Aim of the task:
List each line of the data in which the string "pixels" appears.

Source data:
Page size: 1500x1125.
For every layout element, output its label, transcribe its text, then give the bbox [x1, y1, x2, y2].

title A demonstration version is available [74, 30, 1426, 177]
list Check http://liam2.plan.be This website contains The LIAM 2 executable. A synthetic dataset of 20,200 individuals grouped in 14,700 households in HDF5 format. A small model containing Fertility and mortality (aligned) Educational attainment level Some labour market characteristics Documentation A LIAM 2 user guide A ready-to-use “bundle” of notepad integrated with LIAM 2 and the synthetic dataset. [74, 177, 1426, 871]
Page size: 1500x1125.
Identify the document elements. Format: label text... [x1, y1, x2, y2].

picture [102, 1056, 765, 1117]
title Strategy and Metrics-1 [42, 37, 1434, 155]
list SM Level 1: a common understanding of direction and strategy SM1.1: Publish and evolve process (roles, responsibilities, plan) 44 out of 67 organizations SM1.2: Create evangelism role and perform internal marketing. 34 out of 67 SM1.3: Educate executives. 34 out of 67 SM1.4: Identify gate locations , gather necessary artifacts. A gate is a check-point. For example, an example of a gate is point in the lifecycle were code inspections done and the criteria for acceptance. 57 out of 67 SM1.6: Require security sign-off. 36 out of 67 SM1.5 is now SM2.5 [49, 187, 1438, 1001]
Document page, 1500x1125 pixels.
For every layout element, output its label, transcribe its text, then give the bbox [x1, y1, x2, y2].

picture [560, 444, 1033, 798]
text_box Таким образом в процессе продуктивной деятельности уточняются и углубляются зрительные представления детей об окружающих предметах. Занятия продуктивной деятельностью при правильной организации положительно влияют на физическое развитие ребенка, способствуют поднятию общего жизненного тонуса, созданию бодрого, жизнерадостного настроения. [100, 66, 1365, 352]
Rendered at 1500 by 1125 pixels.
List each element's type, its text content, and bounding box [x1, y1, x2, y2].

Result below:
Document page, 1500x1125 pixels.
Rendered at 1500 by 1125 pixels.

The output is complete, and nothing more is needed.